Observers of Marco Materazzi might beg to differ.
“Of course the interest of top clubs can only please me. When a great club like Inter that has won so much wants me, this can only make me proud.”
“Arsenal, Chelsea and Manchester United all tried to buy me last summer. The interests of these great clubs and one like Real Madrid shows all the sacrifices I made were not in vain. I’m on the right track.”
There’s nothing like an inspirational coach to get the best out of insecure players and it’s fair to say that in the past two years, Fabio Capello has been nothing like an inspirational coach.
Ahead of Saturday’s friendly game against World champions Spain, Capello was asked whether England can still compete with the world’s elite.
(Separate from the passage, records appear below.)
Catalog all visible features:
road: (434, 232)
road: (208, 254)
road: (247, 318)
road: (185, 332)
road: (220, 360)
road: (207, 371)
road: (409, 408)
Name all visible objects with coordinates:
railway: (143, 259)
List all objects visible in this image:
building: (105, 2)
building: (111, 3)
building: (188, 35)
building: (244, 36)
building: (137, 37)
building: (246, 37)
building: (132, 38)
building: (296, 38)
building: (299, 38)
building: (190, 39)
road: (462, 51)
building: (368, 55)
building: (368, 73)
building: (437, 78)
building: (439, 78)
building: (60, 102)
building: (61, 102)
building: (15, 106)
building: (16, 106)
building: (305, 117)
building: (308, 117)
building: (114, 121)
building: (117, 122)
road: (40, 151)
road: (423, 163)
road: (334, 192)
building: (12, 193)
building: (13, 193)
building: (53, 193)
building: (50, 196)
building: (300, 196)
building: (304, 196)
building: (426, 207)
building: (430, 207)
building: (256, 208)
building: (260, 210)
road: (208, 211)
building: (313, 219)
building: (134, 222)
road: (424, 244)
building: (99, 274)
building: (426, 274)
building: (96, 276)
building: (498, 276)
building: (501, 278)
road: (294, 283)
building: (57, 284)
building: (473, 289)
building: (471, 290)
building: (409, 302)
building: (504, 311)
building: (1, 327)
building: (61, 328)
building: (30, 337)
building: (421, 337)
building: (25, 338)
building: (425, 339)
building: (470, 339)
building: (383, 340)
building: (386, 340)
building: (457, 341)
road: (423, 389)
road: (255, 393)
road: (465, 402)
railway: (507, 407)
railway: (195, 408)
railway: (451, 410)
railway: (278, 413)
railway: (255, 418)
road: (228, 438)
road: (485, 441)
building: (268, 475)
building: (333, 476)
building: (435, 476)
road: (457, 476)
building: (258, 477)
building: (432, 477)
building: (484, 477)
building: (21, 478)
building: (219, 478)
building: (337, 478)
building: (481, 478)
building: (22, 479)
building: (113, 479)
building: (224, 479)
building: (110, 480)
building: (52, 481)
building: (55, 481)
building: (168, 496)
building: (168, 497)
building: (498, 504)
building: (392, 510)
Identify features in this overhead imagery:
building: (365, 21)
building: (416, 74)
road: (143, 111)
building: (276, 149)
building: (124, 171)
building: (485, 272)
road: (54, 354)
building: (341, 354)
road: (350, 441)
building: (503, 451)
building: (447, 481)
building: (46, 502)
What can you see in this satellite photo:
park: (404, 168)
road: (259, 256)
He replied: “That time is past.”
One has to admire his honesty, and if it manages to prick some of the pre-tournament hype that accompanies England when they participate in a major finals, the dose of realism will have served a useful purpose.
Comparing England to Spain, was the Italian argued, a fatuous task.
“We have good players of our own but not good enough to try to have the style of play which Spain have,” he conceded. “You cannot think of playing one touch if you do not have the quality.’
“I think we’ve done a pretty good job. English football has only 33 per cent English players. No more. This makes everything difficult.”